As someone who was very interested in theatre and music growing up, I was always hearing about the connection between music and therapy. Music therapists help different people overcome or cope with a variety of problems in a unique way through music. It has been used anywhere from helping people talk again to helping cancer patients experience less pain and have a happier journey through their cancer treatments. Music therapists can work anywhere from schools to hospital (American Music Therapy Association). In order to become a licensed music therapist, one must obtain at least a bachelor’s degree in the study of music therapy. There are many standards and codes that a music therapist must abide to, as most therapists must. Additionally, it is assumed that a music therapist would have a specific area of interest and a specific type of patient they would enjoy teaching. But, music therapists have to be ready to shift their means of therapy based on the patient’s needs (American Music Therapy Association).

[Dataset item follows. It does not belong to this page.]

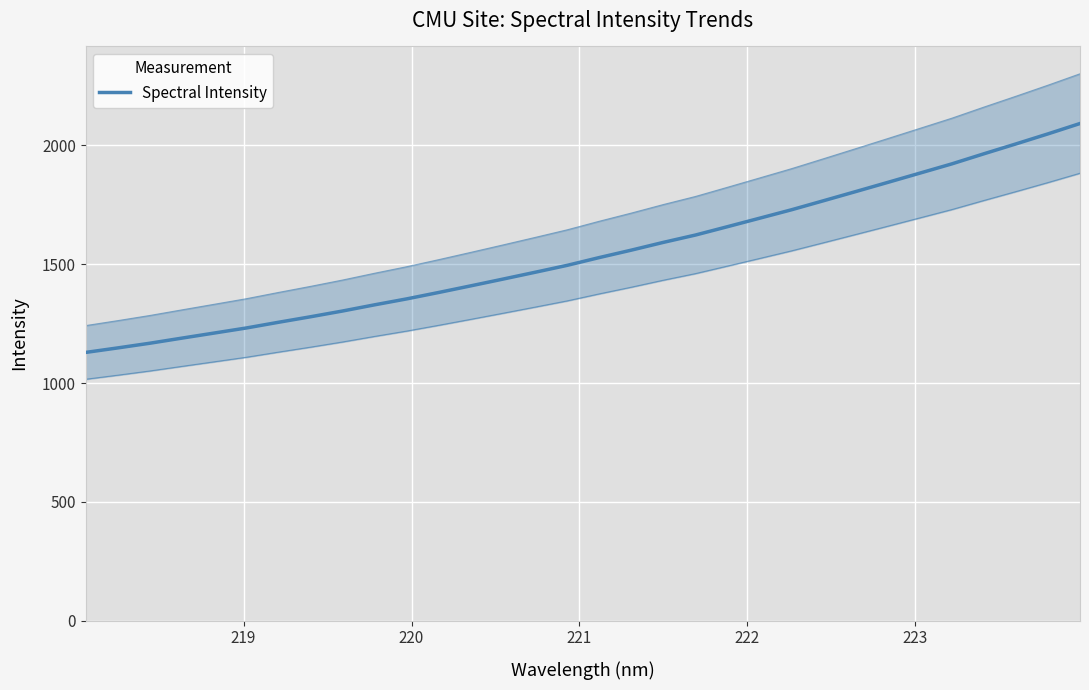

What is the value of the 28th point from the left?

1922.5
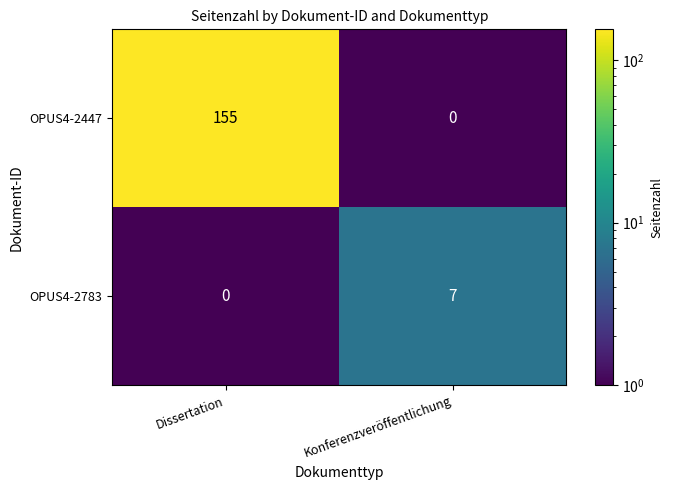

The value of OPUS4-2783 at Konferenzveröffentlichung is 2. True or false?

False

If, for example, a music therapist wanted to specialize in helping people speak, then they may try to first teach them to sing. Often times it may be easier for a patient to start to hum sentences repeated by the therapist. After that, they may eventually, start to try and sing the words with the therapist. This has proven to be a great remedy to help people speak again after a traumatic incident such as a stroke. A good example of that can be found here. After suffering from a stoke, Peter is learning to speak again through music.
Music therapy has proven successful with patients ranging from autism, military, Alzheimer’s, mental health, children, and pain. Music therapy is a beautiful thing that is starting to become more recognized. There are many parts of music that help music therapy be so successful. As someone who has been heavily involved in many aspects of music for most of my life, I can imagine the ways aspects of music can help improve speech. Things such as dynamics, rhythm, and melody could most definitely help patients. The great thing about music therapy is that there is always room for improvement. For example, once a patient begins to pick up a melody, the music therapist can change the melody or make it more difficult.
Music therapy is turning into a phenomenon which is becoming more and more successful and widely used. With more understanding of how it works and how to get through to patients with many different issues, music therapy can continue to grow and become a great healing mechanism.